▶ [Document passage]
------------------------

When we were preparing to depart Fiji I was voluntold that I’d be helping post our daily blog articles. “Okay.” I said. Jilly tells me we can do a he said, she said type of thing. And so because of the whole emotional thing post from yesterday, which I think is really sweet, honest and sincere, I offer the he said version of the wet locker incident.

It was the second of November the wind direction and sea state was awesome. The sea state was about half a meter with long rollers. What more could a sailor ask for? I can thing of a few things but let’s keep it real. After a great three hour off watch sleep, I get up and settle back into the cockpit. The afternoon Pacific Seafarers Net will start in about half an hour. I gather the information needed to make our report and head down below to answer roll call and provide our information.

It’s been a great day of sailing with no visible issues. Maybe this will be the day. Perhaps a day free of opportunities to work on Dazzler. One could only hope.

After the Net is over I head to the helm to take down sails and prepare Dazzler for the evening diner ritual of hoving to. As I’m in the process of hoving to, I hear Jilly shout out from down below that two hanging lockers are flooded. Let’s address the word flooded first. When I hear the word flooded I think of towns being washed away off the face of the earth or “Run! The levee is going to break”. Or in our case, “Prepare to deploy the life raft because we’re taking on water”. So, I rush down the companionway to assess the situation. The wood lined walls have some areas that are wet from a leak from outside the boat. Preliminary assessment indicates perhaps a starboard side shroud chain plate.

Yes some of my clothes got wet, but not all of them. Most importantly I was worried about my ukulele that I keep in my locker. It was okay … only a little water on the outside of the case. The rest of the stuff can be washed when we get to NZ. The coat, foul weather and accessory locker was mostly empty of the usually stocked 12 rolls of paper towels and 4000 rolls of toilet paper. I’m joking it’s only 1500. LOL The only visible casualty is our last roll of paper towels which was more damp than sopping wet.

No, the flood was not something that Noah had to build an ark for. Nor was it the walls of water that smashed down on the Egyptians killing them while they pursued the Jews. No! It was a leak. It’s hard to say how much water actually leaked but looking at the wet spots on my clothing it appeared to have not been leaking long.

While I’m evaluating the potential water ingress and possible solutions for repair, I notice Jilly in the galley area verbalizing the end of the world as we know it. We both joke about being the ones in the front seat of the roller coaster to hell when we die. Somehow it hasn’t sunk in to her yet that today is not that day.

I am in my typical stay focused on task persona. Get Dazzler and crew safely to New Zealand before that low pressure system. In other words, all business. We are in a sea that has claimed two boats this season and it’s not a passage to be taken lightly. With the weight of gravity on my shoulders for our survival, I begin to speak the truth. “We are not going to sink. Far from it. We don’t need an engine we have sails. We are going to be fine.” I hear, “What did we do wrong? Why is all this stuff happening to us? We are cursed because I posted that Halloween poem. That hat cursed us” referring to a ball cap I was wearing.

------------------------

▶ [To do] Carry the sailing blog post about the flooded lockers on from its last sentence, keeping its voice and first-person perspective.

▶ [Provided data]
------------------------

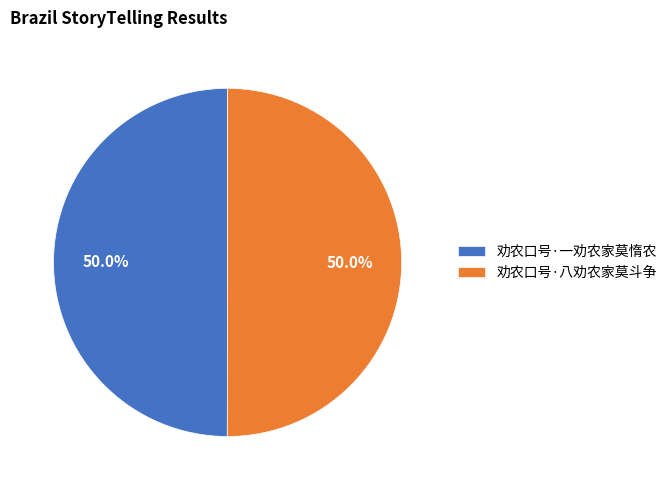

How many slices are in this pie chart?

2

------------------------

▶ [Exercise output]
Hold it right there. “We are not cursed! We are not going to die! There is no bad karma here! There is whole lot of sea, weather and a well found bluewater boat with two souls along with Grape Ape and Wilson. We will be just fine.”

Apparently that’s where I went wrong.

When I was born and they were handing out vaginas, I was on the playground and forgot to get one. Who knew that 61 years later I would be called on to don it to handle a female emotional issue? The sky is falling and we’re going to drown. Who knew that women need to vent and be treated like the delicate creature that they are? Let’s recap a few choice phrases from the past. “I’ll kick your ass across the street.” Do you want some help? “No, I know what I’m doing. I can do it as good as you.” Okay, I think you get the picture. You want to be as tuff as me. This from the same woman that opposes transgender men competing with women. So put on the pants like your man and go out onto the ocean and be crew like your man. This isn’t about gender out here it’s about one thing. Have respect for the elements that are always dynamic. There isn’t time for all this emotional stuff. We pull up our foulies, strap them on and get through this passage.

Jilly even tells other women that while we’re making passage we are crew members. When the Captain makes an order she always follows it. I don’t remember there being a chapter in the captain’s coast guard handbook where they hold hands and sing Kumbya. Sorry for the hard line but Jilly accepted these conditions, professed them and has lived by them. I’m not sure where or if she even knows where all these emotions have come from. She has read several books about disasters at sea which I have banned now because her mind is racing like the Indianapolis 500 every time some issue occurs. It’s a boat! Things happen daily and sometimes not for a week. But that may only be because you haven’t noticed it yet. There will be lots of time for lovey dovey snuggling after we arrive safely in Whangarei, NZ. For now we stay focused on our arrival and fix those things that we need to fix along the way. Positive mental outlook is our best defense against anything happening. At least her locker didn’t get any water in it! Oh, I almost forgot, laugh about everything.

I’ll treat her like a woman when we get to shore. She’s my best mate and I love her.

Cheers!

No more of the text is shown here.